### To-do item
Hand back every line from the beginning of the data below through the line containing "116938例目 | 40代", word for word and free of pictures.

── Records for this exercise ──

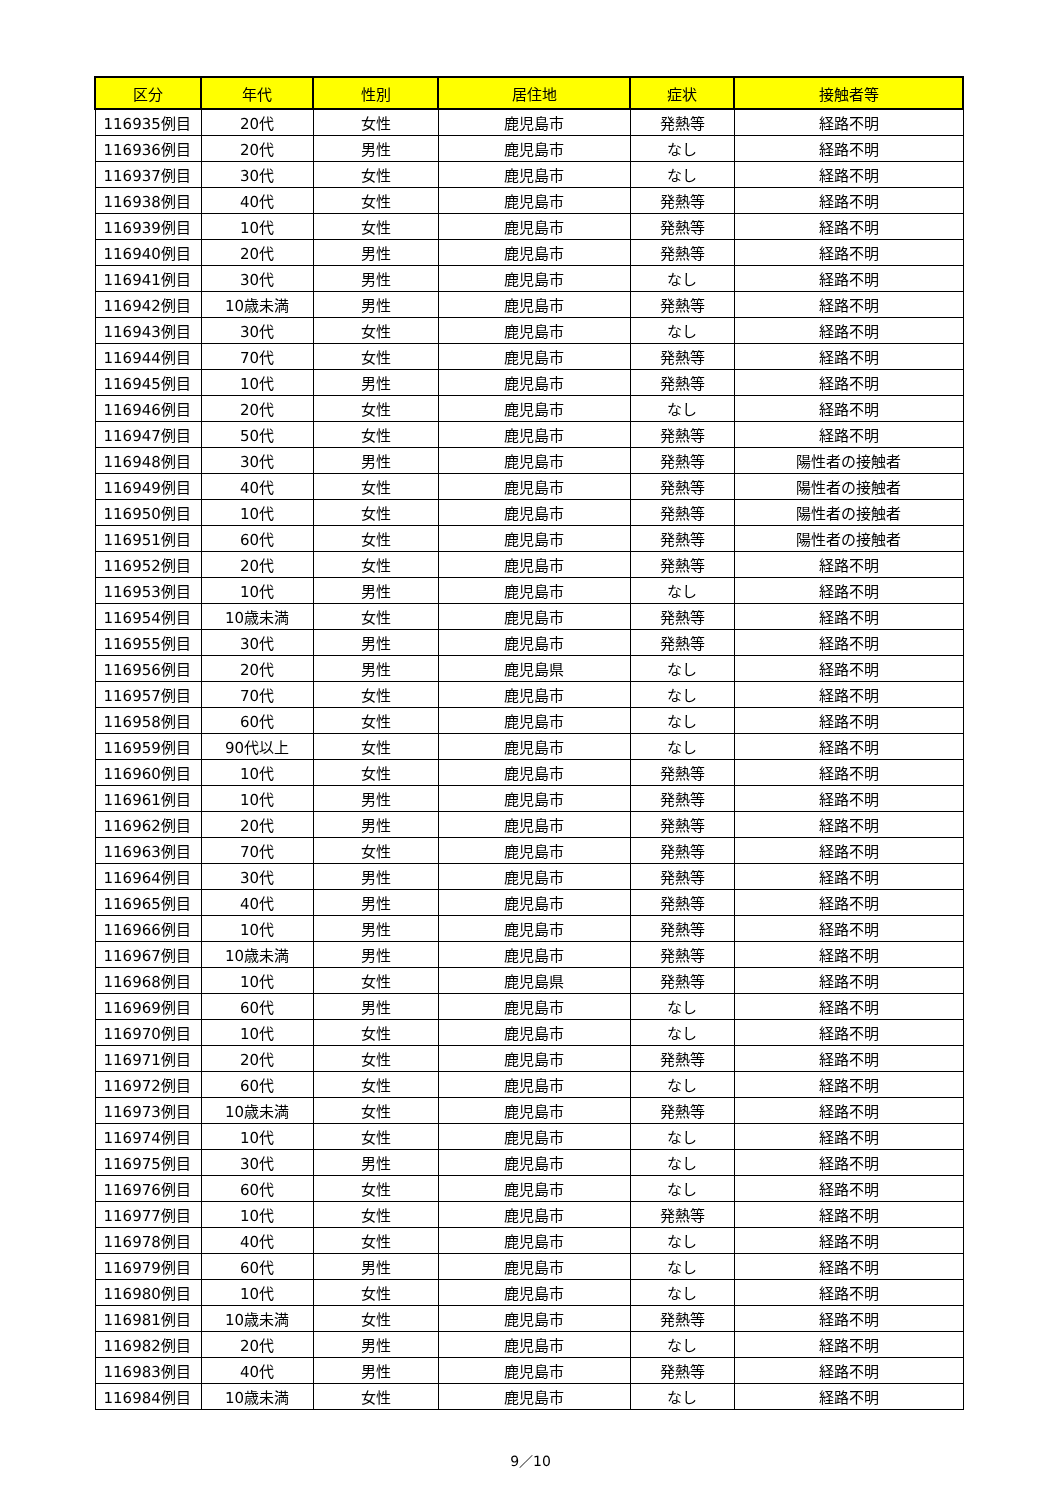| 区分 | 年代 | 性別 | 居住地 | 症状 | 接触者等 |
| --- | --- | --- | --- | --- | --- |
| 116935例目 | 20代 | 女性 | 鹿児島市 | 発熱等 | 経路不明 |
| 116936例目 | 20代 | 男性 | 鹿児島市 | なし | 経路不明 |
| 116937例目 | 30代 | 女性 | 鹿児島市 | なし | 経路不明 |
| 116938例目 | 40代 | 女性 | 鹿児島市 | 発熱等 | 経路不明 |
| 116939例目 | 10代 | 女性 | 鹿児島市 | 発熱等 | 経路不明 |
| 116940例目 | 20代 | 男性 | 鹿児島市 | 発熱等 | 経路不明 |
| 116941例目 | 30代 | 男性 | 鹿児島市 | なし | 経路不明 |
| 116942例目 | 10歳未満 | 男性 | 鹿児島市 | 発熱等 | 経路不明 |
| 116943例目 | 30代 | 女性 | 鹿児島市 | なし | 経路不明 |
| 116944例目 | 70代 | 女性 | 鹿児島市 | 発熱等 | 経路不明 |
| 116945例目 | 10代 | 男性 | 鹿児島市 | 発熱等 | 経路不明 |
| 116946例目 | 20代 | 女性 | 鹿児島市 | なし | 経路不明 |
| 116947例目 | 50代 | 女性 | 鹿児島市 | 発熱等 | 経路不明 |
| 116948例目 | 30代 | 男性 | 鹿児島市 | 発熱等 | 陽性者の接触者 |
| 116949例目 | 40代 | 女性 | 鹿児島市 | 発熱等 | 陽性者の接触者 |
| 116950例目 | 10代 | 女性 | 鹿児島市 | 発熱等 | 陽性者の接触者 |
| 116951例目 | 60代 | 女性 | 鹿児島市 | 発熱等 | 陽性者の接触者 |
| 116952例目 | 20代 | 女性 | 鹿児島市 | 発熱等 | 経路不明 |
| 116953例目 | 10代 | 男性 | 鹿児島市 | なし | 経路不明 |
| 116954例目 | 10歳未満 | 女性 | 鹿児島市 | 発熱等 | 経路不明 |
| 116955例目 | 30代 | 男性 | 鹿児島市 | 発熱等 | 経路不明 |
| 116956例目 | 20代 | 男性 | 鹿児島県 | なし | 経路不明 |
| 116957例目 | 70代 | 女性 | 鹿児島市 | なし | 経路不明 |
| 116958例目 | 60代 | 女性 | 鹿児島市 | なし | 経路不明 |
| 116959例目 | 90代以上 | 女性 | 鹿児島市 | なし | 経路不明 |
| 116960例目 | 10代 | 女性 | 鹿児島市 | 発熱等 | 経路不明 |
| 116961例目 | 10代 | 男性 | 鹿児島市 | 発熱等 | 経路不明 |
| 116962例目 | 20代 | 男性 | 鹿児島市 | 発熱等 | 経路不明 |
| 116963例目 | 70代 | 女性 | 鹿児島市 | 発熱等 | 経路不明 |
| 116964例目 | 30代 | 男性 | 鹿児島市 | 発熱等 | 経路不明 |
| 116965例目 | 40代 | 男性 | 鹿児島市 | 発熱等 | 経路不明 |
| 116966例目 | 10代 | 男性 | 鹿児島市 | 発熱等 | 経路不明 |
| 116967例目 | 10歳未満 | 男性 | 鹿児島市 | 発熱等 | 経路不明 |
| 116968例目 | 10代 | 女性 | 鹿児島県 | 発熱等 | 経路不明 |
| 116969例目 | 60代 | 男性 | 鹿児島市 | なし | 経路不明 |
| 116970例目 | 10代 | 女性 | 鹿児島市 | なし | 経路不明 |
| 116971例目 | 20代 | 女性 | 鹿児島市 | 発熱等 | 経路不明 |
| 116972例目 | 60代 | 女性 | 鹿児島市 | なし | 経路不明 |
| 116973例目 | 10歳未満 | 女性 | 鹿児島市 | 発熱等 | 経路不明 |
| 116974例目 | 10代 | 女性 | 鹿児島市 | なし | 経路不明 |
| 116975例目 | 30代 | 男性 | 鹿児島市 | なし | 経路不明 |
| 116976例目 | 60代 | 女性 | 鹿児島市 | なし | 経路不明 |
| 116977例目 | 10代 | 女性 | 鹿児島市 | 発熱等 | 経路不明 |
| 116978例目 | 40代 | 女性 | 鹿児島市 | なし | 経路不明 |
| 116979例目 | 60代 | 男性 | 鹿児島市 | なし | 経路不明 |
| 116980例目 | 10代 | 女性 | 鹿児島市 | なし | 経路不明 |
| 116981例目 | 10歳未満 | 女性 | 鹿児島市 | 発熱等 | 経路不明 |
| 116982例目 | 20代 | 男性 | 鹿児島市 | なし | 経路不明 |
| 116983例目 | 40代 | 男性 | 鹿児島市 | 発熱等 | 経路不明 |
| 116984例目 | 10歳未満 | 女性 | 鹿児島市 | なし | 経路不明 |
9／10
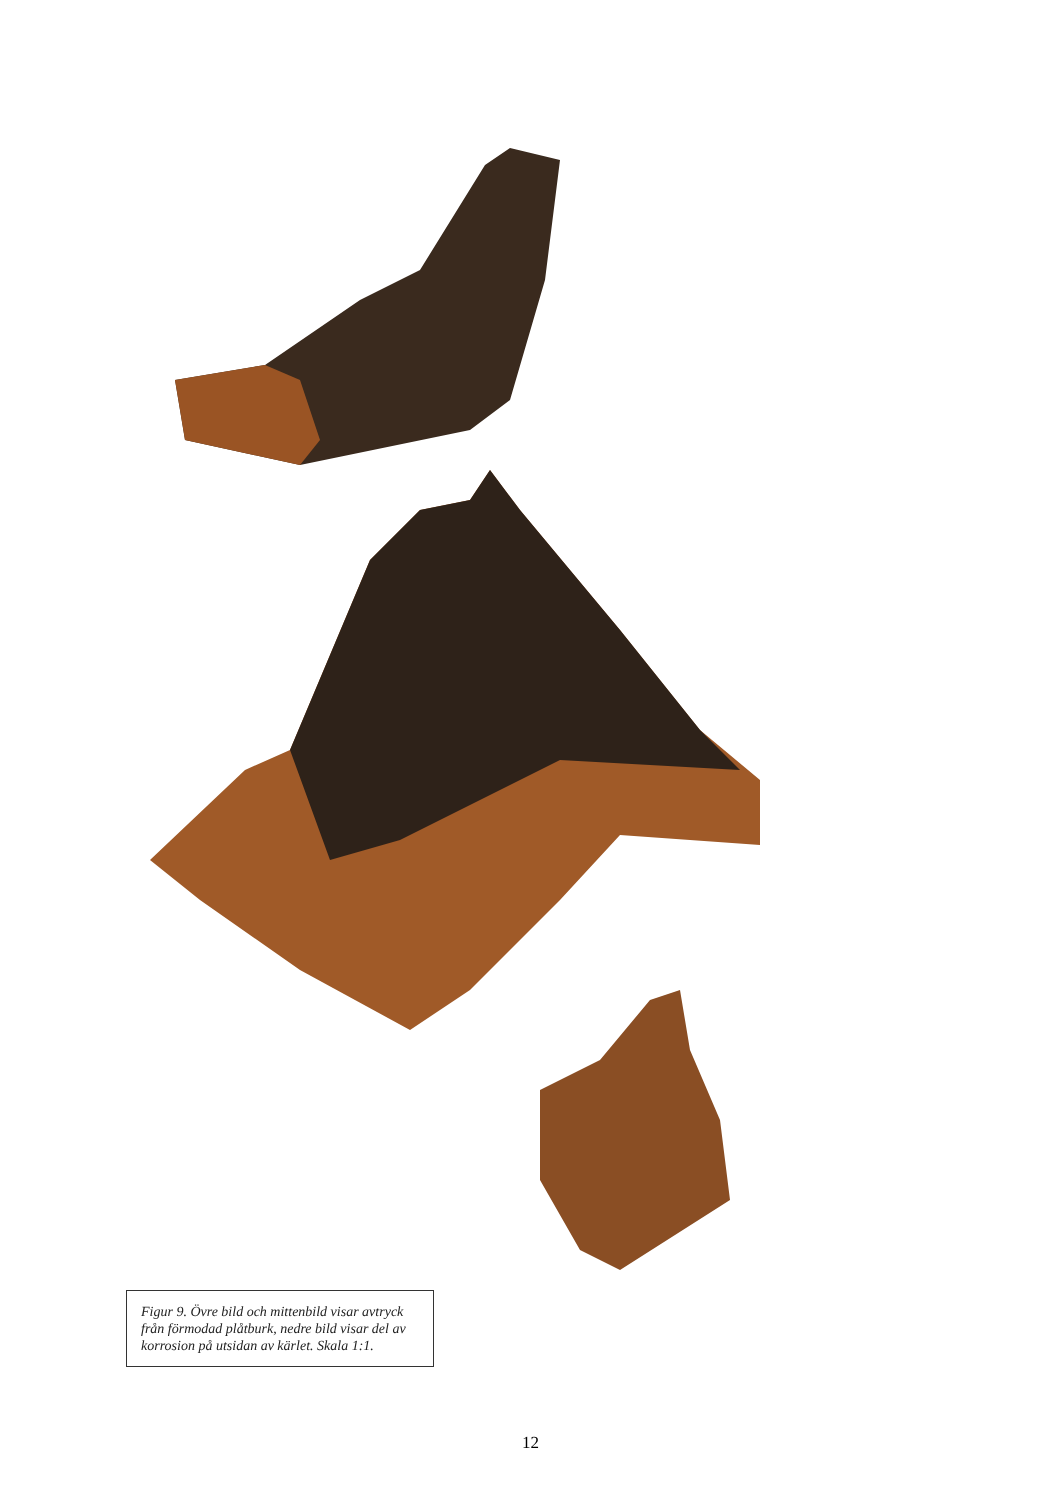Figur 9. Övre bild och mittenbild visar avtryck från förmodad plåtburk, nedre bild visar del av korrosion på utsidan av kärlet. Skala 1:1.
12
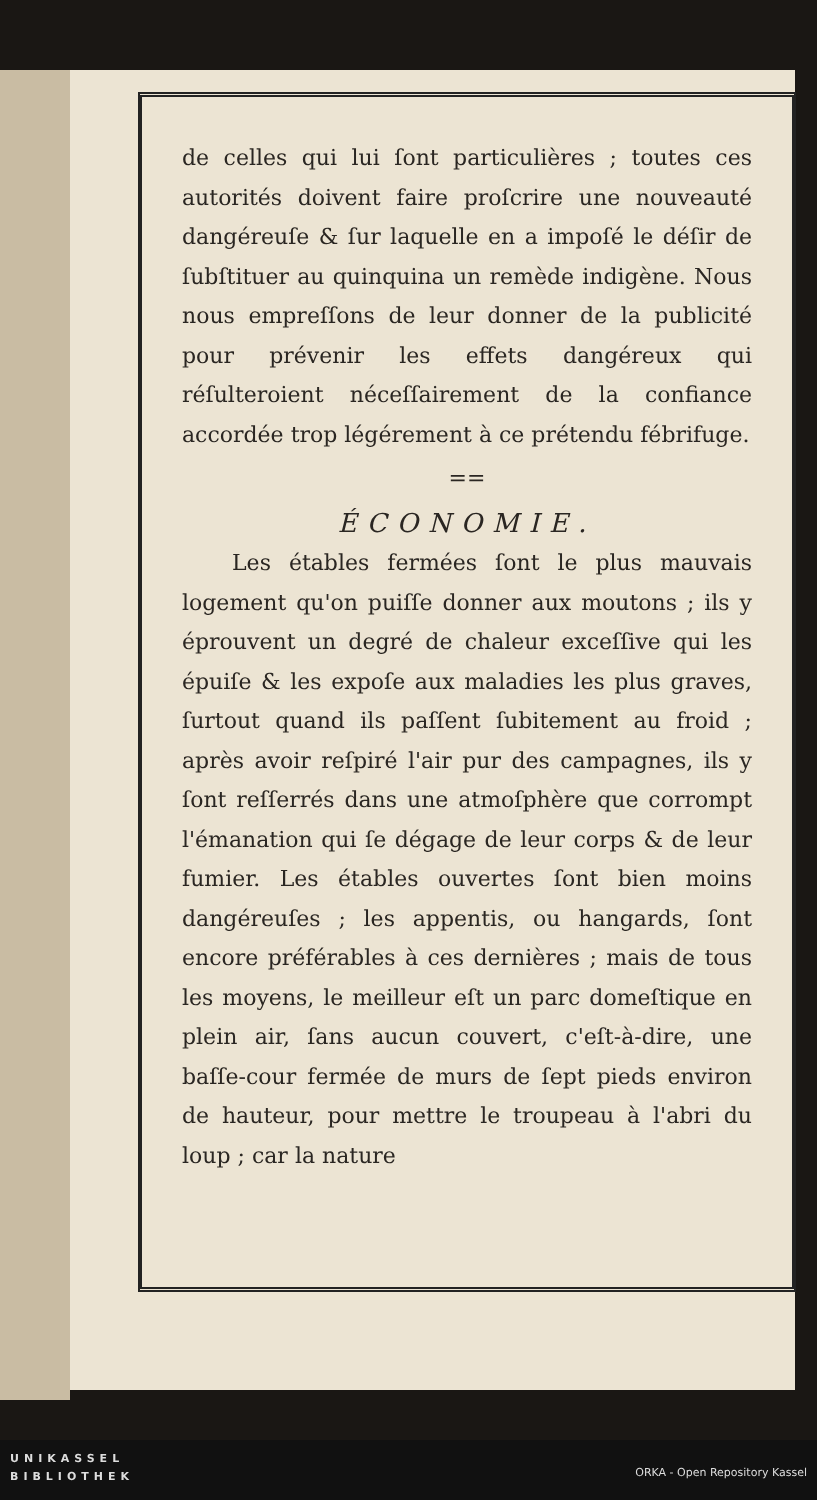de celles qui lui ſont particulières ; toutes ces autorités doivent faire proſcrire une nouveauté dangéreuſe & ſur laquelle en a impoſé le déſir de ſubſtituer au quinquina un remède indigène. Nous nous empreſſons de leur donner de la publicité pour prévenir les effets dangéreux qui réſulteroient néceſſairement de la confiance accordée trop légérement à ce prétendu fébrifuge.
==
ÉCONOMIE.
Les étables fermées ſont le plus mauvais logement qu'on puiſſe donner aux moutons ; ils y éprouvent un degré de chaleur exceſſive qui les épuiſe & les expoſe aux maladies les plus graves, ſurtout quand ils paſſent ſubitement au froid ; après avoir reſpiré l'air pur des campagnes, ils y ſont reſſerrés dans une atmoſphère que corrompt l'émanation qui ſe dégage de leur corps & de leur fumier. Les étables ouvertes ſont bien moins dangéreuſes ; les appentis, ou hangards, ſont encore préférables à ces dernières ; mais de tous les moyens, le meilleur eſt un parc domeſtique en plein air, ſans aucun couvert, c'eſt-à-dire, une baſſe-cour fermée de murs de ſept pieds environ de hauteur, pour mettre le troupeau à l'abri du loup ; car la nature
UNIKASSEL
BIBLIOTHEK
ORKA - Open Repository Kassel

───

### Answer below
| 区分 | 年代 | 性別 | 居住地 | 症状 | 接触者等 |
| --- | --- | --- | --- | --- | --- |
| 116935例目 | 20代 | 女性 | 鹿児島市 | 発熱等 | 経路不明 |
| 116936例目 | 20代 | 男性 | 鹿児島市 | なし | 経路不明 |
| 116937例目 | 30代 | 女性 | 鹿児島市 | なし | 経路不明 |
| 116938例目 | 40代 | 女性 | 鹿児島市 | 発熱等 | 経路不明 |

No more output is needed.